The world has changed. The broad stroke of the COVID-19 pandemic forced every industry, business, and family to look at and approach their worlds in very different ways from the past. In the HVAC universe, everything from how contractors work in customers’ homes to working through supply chain shortages and other issues requires more patience, creativity, and a forward-thinking focus.
One thing is becoming clear: distributors see a much bigger need to look beyond selling equipment. Some are focusing more on building a team of contractors who deliver performance to their customers.
Reducing Callbacks and Warranty Claims
It’s not like this is a new concept. For example, one significant issue, both distributors and manufacturers alike have faced for years, are high warranty claim numbers. They also have to deal with the impact of callbacks, and of course, relationship building.
One such distributor is Behler-Young, a 90-year-old, third-generation HVAC distribution company headquartered in Grand Rapids, MI. To them, the contractor commitment is readily apparent. Tony Pino is one of three product managers with more than 25 years at Behler-Young.
He says that warranty issues are “always a thing” only resolved through training. But the onslaught of the pandemic forced everything online. Behler-Young needed to find new ways to keep their contractors not only working but doing things right.
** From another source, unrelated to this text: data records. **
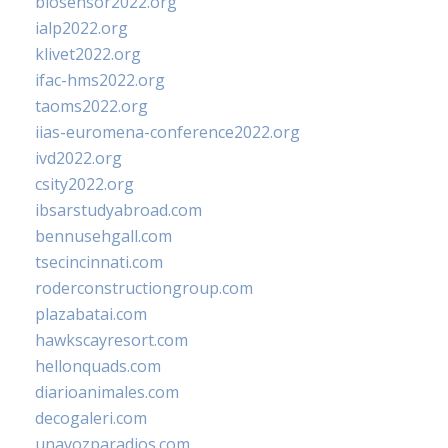
biosensor2022.org
ialp2022.org
klivet2022.org
ifac-hms2022.org
taoms2022.org
iias-euromena-conference2022.org
ivd2022.org
csity2022.org
ibsarstudyabroad.com
bennusehgall.com
tsecincinnati.com
roderconstructiongroup.com
plazabatai.com
hawkscayresort.com
hellonquads.com
diarioanimales.com
decogaleri.com
unavozparadios.com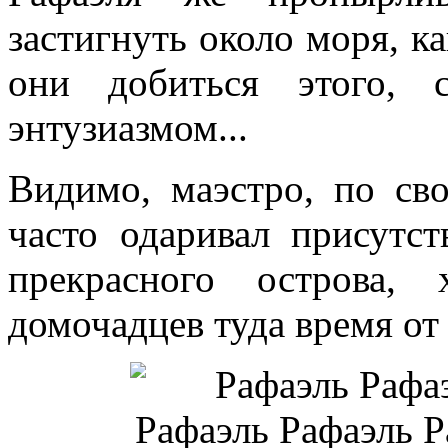
застигнуть около моря, ка
они добиться этого, 
энтузиазмом...
Видимо, маэстро, по св
часто одаривал присутс
прекрасного острова,
домочадцев туда время от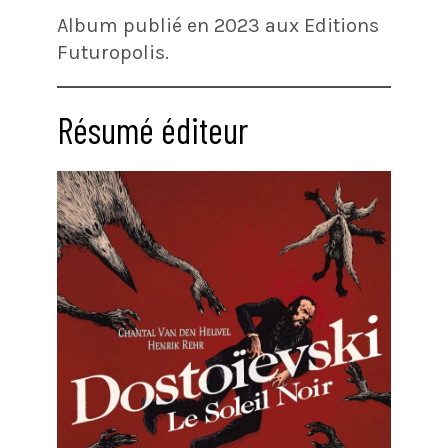
Album publié en 2023 aux Editions
Futuropolis.
Résumé éditeur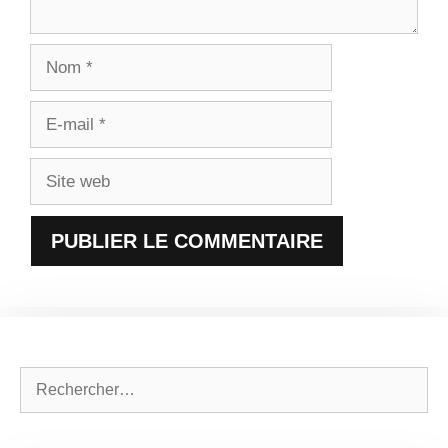
Nom
E-
mail
Site
web
Rechercher :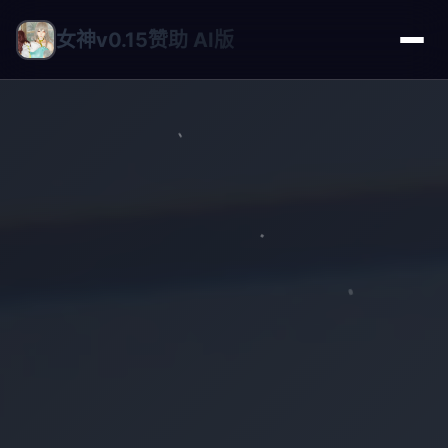
女神v0.15赞助 AI版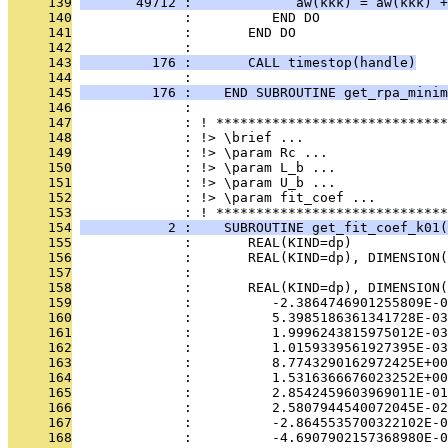
     139
       49712 :             aw(kkk) = aw(kkk) +
     140
              :          END DO
     141
              :       END DO
     142
              : 
     143
         176 :       CALL timestop(handle)
     144
              : 
     145
         176 :    END SUBROUTINE get_rpa_minim
     146
              : 
     147
              : ! *****************************
     148
              : !> \brief ...
     149
              : !> \param Rc ...
     150
              : !> \param L_b ...
     151
              : !> \param U_b ...
     152
              : !> \param fit_coef ...
     153
              : ! *****************************
     154
           2 :    SUBROUTINE get_fit_coef_k01(
     155
              :       REAL(KIND=dp)            
     156
              :       REAL(KIND=dp), DIMENSION(
     157
              : 
     158
              :       REAL(KIND=dp), DIMENSION(
     159
              :          -2.3864746901255809E-0
     160
              :          5.3985186361341728E-03
     161
              :          1.9996243815975012E-03
     162
              :          1.0159339561927395E-03
     163
              :          8.7743290162972425E+00
     164
              :          1.5316366676023252E+00
     165
              :          2.8542459603969011E-01
     166
              :          2.5807944540072045E-02
     167
              :          -2.8645535700322102E-0
     168
              :          -4.6907902157368980E-0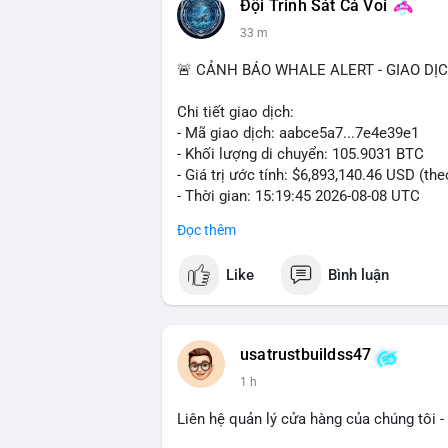
Đội Trinh Sát Cá Voi
33 m
📰 Nguồn: Cointelegraph
🚨 CẢNH BÁO WHALE ALERT - GIAO DỊ
Chi tiết giao dịch:
- Mã giao dịch: aabce5a7...7e4e39e1
- Khối lượng di chuyển: 105.9031 BTC
- Giá trị ước tính: $6,893,140.46 USD (th
- Thời gian: 15:19:45 2026-08-08 UTC
Đọc thêm
Nhận định phân tích:
Giao dịch hơn 105 BTC trị giá gần 6,9 tr
Like
Bình luận
nhất cho thấy dấu hiệu của một tổ chức 
lượng này đủ lớn để gây biến động giá cụ
địa chỉ đích trong các block tiếp theo là
dịch, áp lực bán ngắn hạn có thể hình th
usatrustbuildss47
năng cao là hành động tích lũy dài hạn. 
1 h
động lớn, do vậy động thái này cần được 
Liên hệ quản lý cửa hàng của chúng tôi - 
Lời khuyên: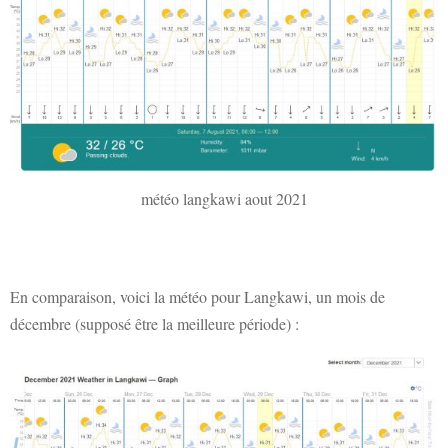
météo langkawi aout 2021
En comparaison, voici la météo pour Langkawi, un mois de
décembre (supposé être la meilleure période) :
“Right off the bat,” Pino says, “We partner with the best of the best here in Michigan. These are the contracting companies whose management embraces training. As a result, they have fewer warranty claims, reduced callbacks, etc.
“Equally important to us as a distributor is providing high-end training to help create contractor confidence in the products we sell, in us as a distributor, and as a partner.”
Michael Shiveley of Comfort Air Distributing, Centennial, CO, agrees. “Our primary goal is to reduce warranties. We do that by providing general education on how to do static pressure measurements and testing. Plus we focus on how a specific HVAC brand works. The more educated the contractor, the fewer warranty calls we get,” Shiveley adds.
“And of course, having fewer callbacks increases contractor performance ratings and leads to how often people call them.”
Education and Training Priorities
Tony Pino says he likes to think of training as an important ally on the service side. Contractors buy parts and tools to do that servicing, and Behler-Young wants to see them do that work properly.
“The training that NCI provides helps us as a distributor bring both ends of the technical side of the business together in the middle. If we have good service, good support for the contractor, and good training, then all things come together,” he explains.
At Comfort Air, Michael Shiveley points out that there are many business and technical upsides to having a robust and trained contractor customer base. “But for me,” he explains, “When a contractor or a tech begins to understand and accept that testing and measuring is the best way to ensure customers receive what they pay for, you can see it in their face, and it’s like a light bulb goes off.
Shiveley adds that training and education go beyond just their best customers.